Owning my story

Owning my story

It’s taken a long time—and a lot of therapy, journalling, and processing—to get to the point where I feel comfortable claiming ownership of my story. To even be able to call it that.

For months—years—after Tyler died, I struggled to tell other people about it. Because I could see the slap of the impact of my words on their face. My parents and I talk about it being like an assault, telling anyone for the first time all of the pieces of the puzzle.

I would say I’d lost my partner. Or that I was widowed (a term that I still have trouble associating with because we didn’t, actually, get married). I might tell someone Tyler had died suddenly, or that it was unexpected. But I wouldn’t talk about the heart attack. Or the fact it was five days before our wedding. Or that I was there when it happened and couldn’t do anything to save him.

It just seemed like too much to burden other people with.

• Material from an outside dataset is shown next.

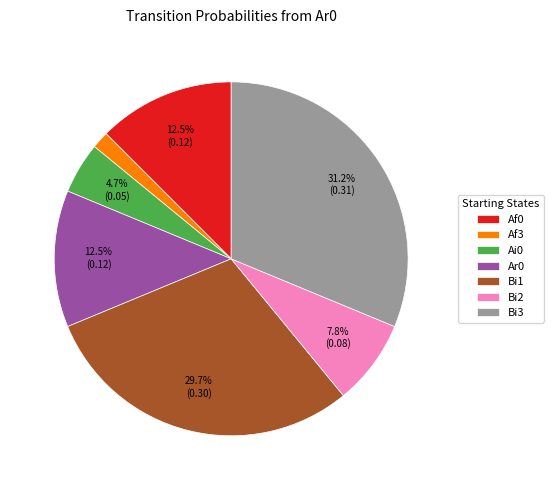

What is the largest slice in the pie chart?

Bi3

It was too much to be burdened with.

Typing this now my kneecaps are shaking. My hands are trembling. I’m sweating. My heart is beating hard and fast. It’s probably going to be hard to talk or write about this for the rest of my life.

But it’s worth it. Because exposing myself to my story is helpful. I feel more and more comfortable every time I share it. Every person who tells me that it helps to read about the reality of grief encourages me to keep going. Every time someone reminds me that I’m not alone, I feel a little bit better.

I’ve always loved the opportunity to talk about Tyler. He was wonderful. Stubborn and generous. Musical and handy. Kind and funny. My best friend.

Talking about his passing, and how it affected me, has been hard. And it has been the most helpful thing I have done for myself since I got sober and moved back home.

Painting has also been incredible therapy. It’s been a way to connect with nature and the beauty of the world around me. It’s helped me get grounded in gratitude and given me a purpose again.

When I painted the “Letter to You” collection, I had no idea what I would do with the finished pieces. If it would even be possible to let them go. I held on to them, not knowing how to do the next part.

But then I got them framed and that helped me see how they could be a way to share not only my grief but also my path to healing. I saw that letting them go could be part of that healing.

I also decided to share the stories of the paintings. It’s part exposure therapy, part explanation of how each piece came to be. With every story I’ve shared, I feel like I’ve shed a layer of armour. I feel lighter with every touch of the “share” button.

Now that it’s all out there, I feel ready to live in the After. To live in the OK.

There will continue to be hard days. There will always be a gaping whole where Tyler belongs in my life. But I feel ready to make room for new joy, new experience, maybe even new love. Some day.

I wanted to thank you all for reading along and for your support as I’ve shared my story. It’s meant more to me than I can find the words for. And for me, that really is saying something.